Besides affecting consumers, any prospective disruption of natural gas supply to Greece would also have an impact on electricity production, as approximately 13 percent of gas demand is channeled to electricity production plants that run on gas. This proportion was even higher a year earlier, reaching 26 percent.
Responding to this risk, heightened by the ongoing conflict between Russia and Ukraine, PPC, the Public Power Corporation, has launched an intensive program aiming at boosting its lignite-based electricity production.
Should the worse-case scenario actually occur, and Russia disrupts its natural gas supply, a large proportion of consumers relying on gas for heating would turn to electricity, meaning demand for this energy source would increase. Also, from a purely business-minded perspective, an increase in lignite-based production would boost PPC’s profit margin, as the lignite alternative offers a considerably lower cost of production, especially at a time when the price of emission allowances remain low, under 5.5 euro per ton.
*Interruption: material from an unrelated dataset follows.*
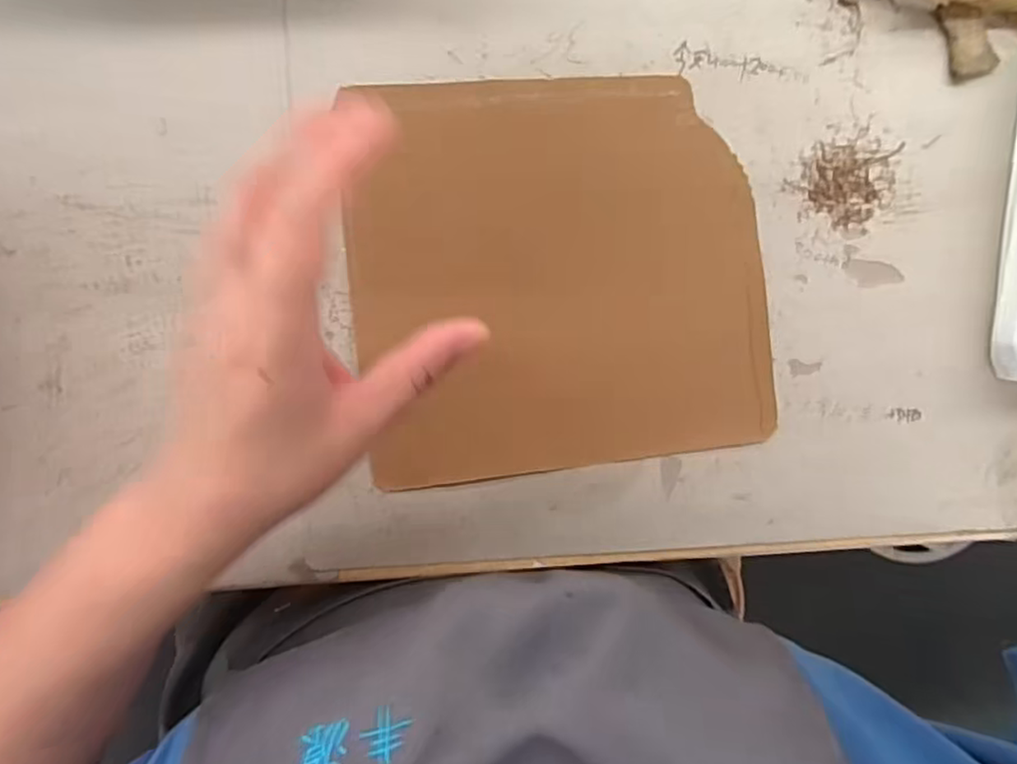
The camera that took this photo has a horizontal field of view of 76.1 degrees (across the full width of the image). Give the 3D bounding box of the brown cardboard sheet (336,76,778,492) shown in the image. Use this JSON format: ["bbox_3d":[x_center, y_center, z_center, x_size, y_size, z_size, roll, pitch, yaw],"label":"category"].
[{"bbox_3d":[0.032,-0.061,0.369,0.231,0.008,0.216,-7,93,-6],"label":"brown cardboard sheet"}]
Apart from a major desulphurization investment being carried out by PPC in Agios Dimitrios, a project with a budget amounting to 29.5 million euro, the corporation is also conducting maintenance work, investments, repairs, and improvements at lignite-based stations in several parts of Greece. This project’s budget amounts to over 6.5 million euro.
During the first half of 2014 lignite-based electricity production covered 48 percent of domestic demand, a 6.9 percent increase compared to the equivalent period last year. Not including imports, lignite accounts for over 54 percent of the country’s electricity production.
PPC head Arthouros Zervos has set an objective for lignite-based production to reach 25,500 GWh. Industrial consumers, represented by the association of Industrial Energy Consumers, EVIKEN, have called for the lignite-based power production to increase to 27,500 GWh.